(Text-based hardware design files)
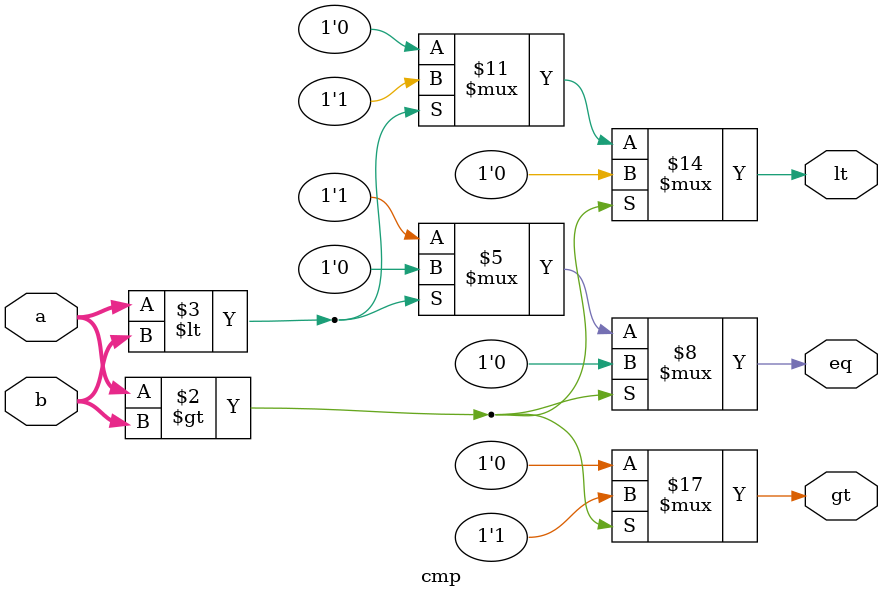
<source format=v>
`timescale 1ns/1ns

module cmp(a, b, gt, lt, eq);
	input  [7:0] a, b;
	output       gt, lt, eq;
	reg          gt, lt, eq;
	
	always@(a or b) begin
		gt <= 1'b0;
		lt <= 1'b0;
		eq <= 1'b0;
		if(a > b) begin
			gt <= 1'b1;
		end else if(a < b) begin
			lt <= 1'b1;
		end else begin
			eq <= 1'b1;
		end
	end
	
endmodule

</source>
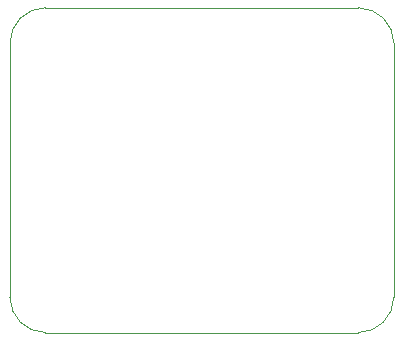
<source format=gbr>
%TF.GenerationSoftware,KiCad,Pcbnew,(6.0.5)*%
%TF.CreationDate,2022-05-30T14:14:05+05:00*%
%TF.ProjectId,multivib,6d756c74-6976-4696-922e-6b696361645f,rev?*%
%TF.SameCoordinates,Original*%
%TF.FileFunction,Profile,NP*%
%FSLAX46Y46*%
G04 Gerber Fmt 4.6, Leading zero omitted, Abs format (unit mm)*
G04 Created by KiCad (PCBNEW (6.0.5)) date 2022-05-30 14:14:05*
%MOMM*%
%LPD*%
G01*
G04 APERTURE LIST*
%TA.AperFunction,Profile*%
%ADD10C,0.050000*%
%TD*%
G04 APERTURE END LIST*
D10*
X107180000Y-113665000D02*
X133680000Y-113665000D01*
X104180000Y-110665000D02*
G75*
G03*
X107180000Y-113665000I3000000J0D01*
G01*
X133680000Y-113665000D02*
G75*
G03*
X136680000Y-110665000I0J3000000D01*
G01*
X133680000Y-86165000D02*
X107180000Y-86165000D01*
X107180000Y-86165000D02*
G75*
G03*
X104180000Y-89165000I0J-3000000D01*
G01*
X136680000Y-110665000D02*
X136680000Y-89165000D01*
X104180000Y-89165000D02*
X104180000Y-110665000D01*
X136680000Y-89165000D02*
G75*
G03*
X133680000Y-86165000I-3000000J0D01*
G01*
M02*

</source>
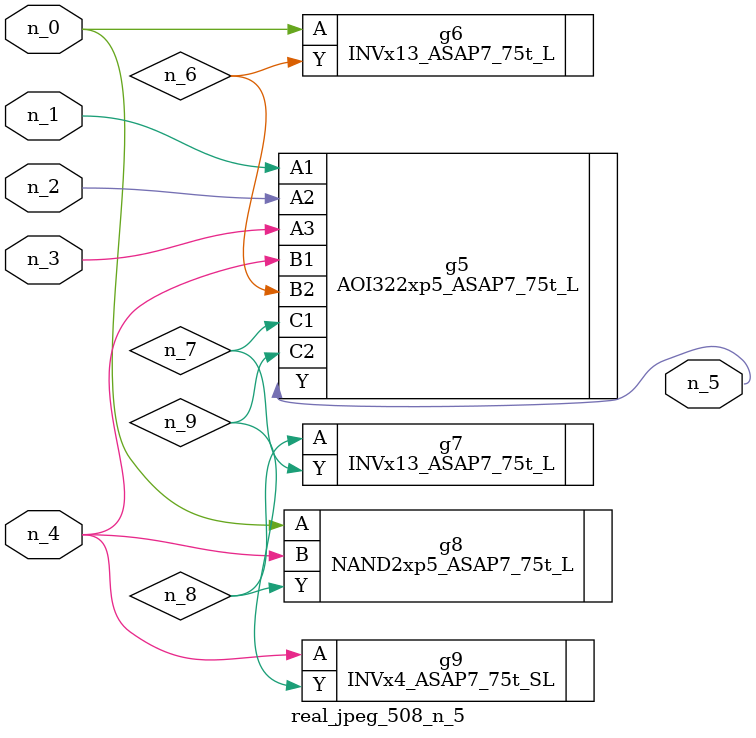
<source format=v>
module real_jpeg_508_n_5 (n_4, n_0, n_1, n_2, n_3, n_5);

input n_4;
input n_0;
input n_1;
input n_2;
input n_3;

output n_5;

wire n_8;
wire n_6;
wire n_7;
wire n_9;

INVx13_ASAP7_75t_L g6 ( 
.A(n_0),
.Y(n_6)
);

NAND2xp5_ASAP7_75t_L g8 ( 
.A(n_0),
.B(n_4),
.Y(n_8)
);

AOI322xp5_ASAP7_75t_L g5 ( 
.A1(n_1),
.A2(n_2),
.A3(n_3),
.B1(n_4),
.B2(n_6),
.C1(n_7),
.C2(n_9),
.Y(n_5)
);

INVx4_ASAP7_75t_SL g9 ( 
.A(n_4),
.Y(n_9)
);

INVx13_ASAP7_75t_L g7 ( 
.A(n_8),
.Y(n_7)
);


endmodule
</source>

The task: Collect every line above that contains the word "Profile".

The answer:
%TF.FileFunction,Profile,NP*%
%TA.AperFunction,Profile*%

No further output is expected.